§ **TASK BRIEF**:
If an entry holds a picture, leave that picture out and reproduce everything else exactly.

§ **DATA**:
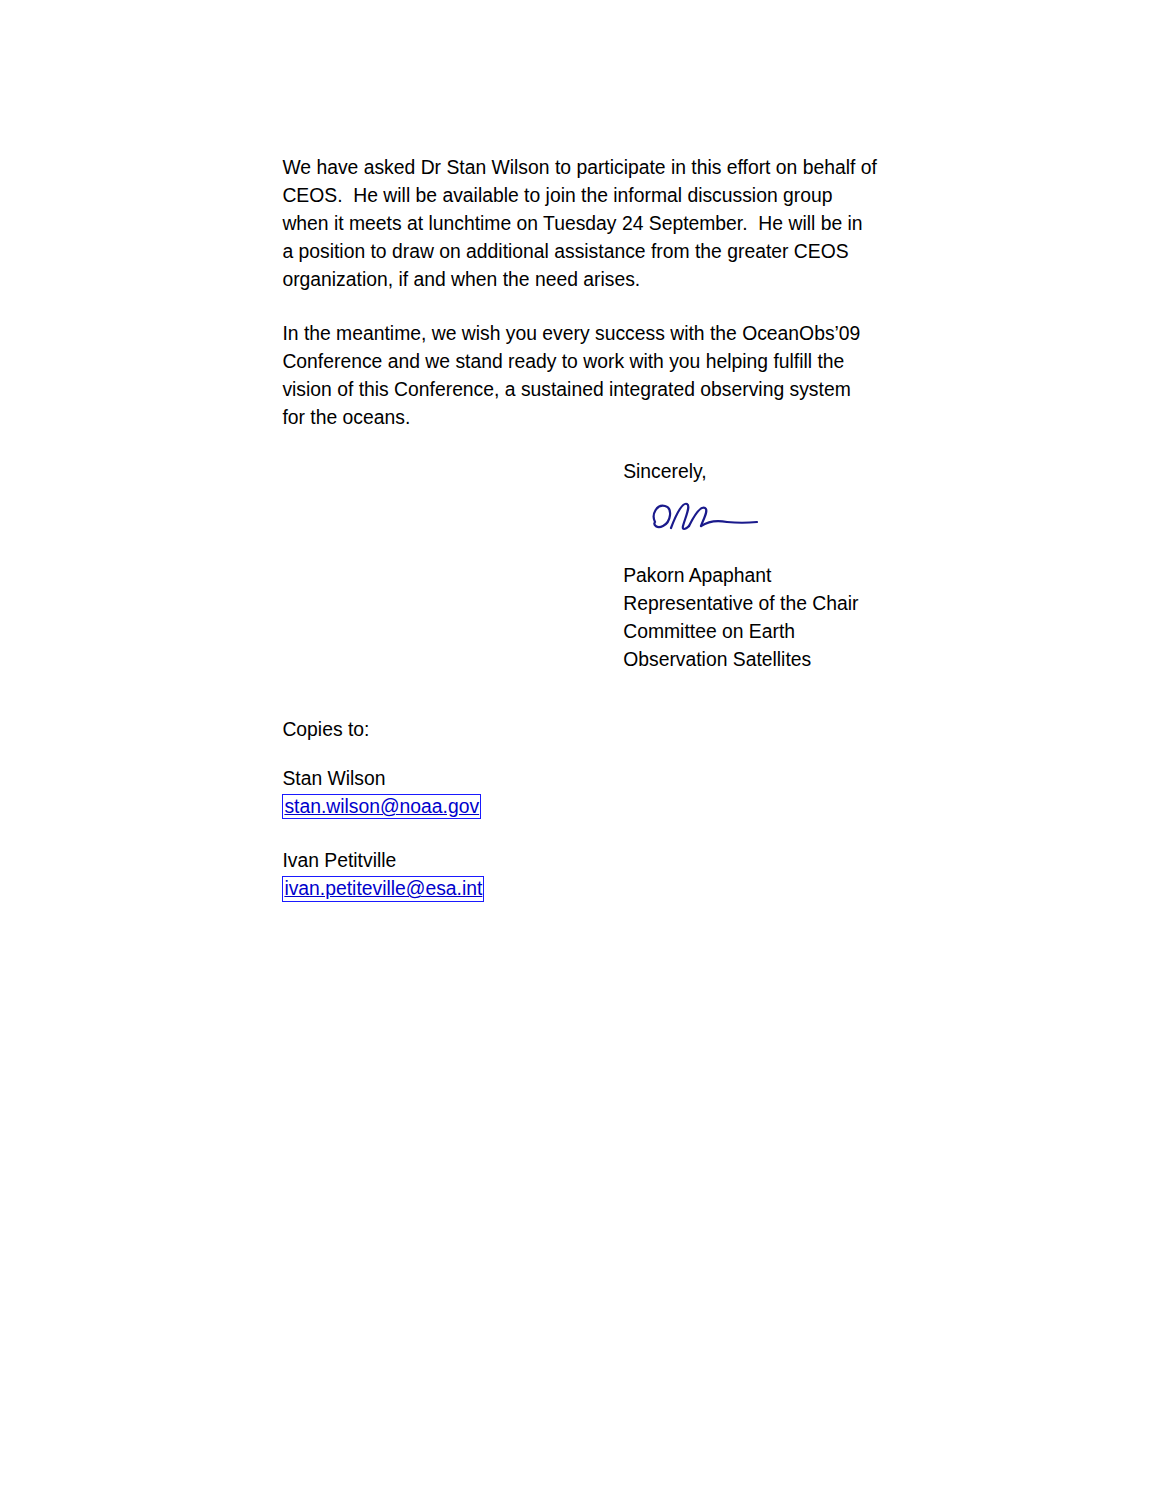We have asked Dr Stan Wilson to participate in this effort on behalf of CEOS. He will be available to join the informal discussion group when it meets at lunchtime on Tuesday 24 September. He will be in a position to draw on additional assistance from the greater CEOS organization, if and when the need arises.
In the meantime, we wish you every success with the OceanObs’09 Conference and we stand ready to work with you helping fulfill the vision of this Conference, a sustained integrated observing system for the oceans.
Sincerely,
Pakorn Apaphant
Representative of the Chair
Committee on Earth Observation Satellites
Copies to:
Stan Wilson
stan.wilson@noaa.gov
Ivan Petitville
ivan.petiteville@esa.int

§ **EXERCISE OUTPUT**:
We have asked Dr Stan Wilson to participate in this effort on behalf of CEOS. He will be available to join the informal discussion group when it meets at lunchtime on Tuesday 24 September. He will be in a position to draw on additional assistance from the greater CEOS organization, if and when the need arises.
In the meantime, we wish you every success with the OceanObs’09 Conference and we stand ready to work with you helping fulfill the vision of this Conference, a sustained integrated observing system for the oceans.
Sincerely,
Pakorn Apaphant
Representative of the Chair
Committee on Earth Observation Satellites
Copies to:
Stan Wilson
stan.wilson@noaa.gov
Ivan Petitville
ivan.petiteville@esa.int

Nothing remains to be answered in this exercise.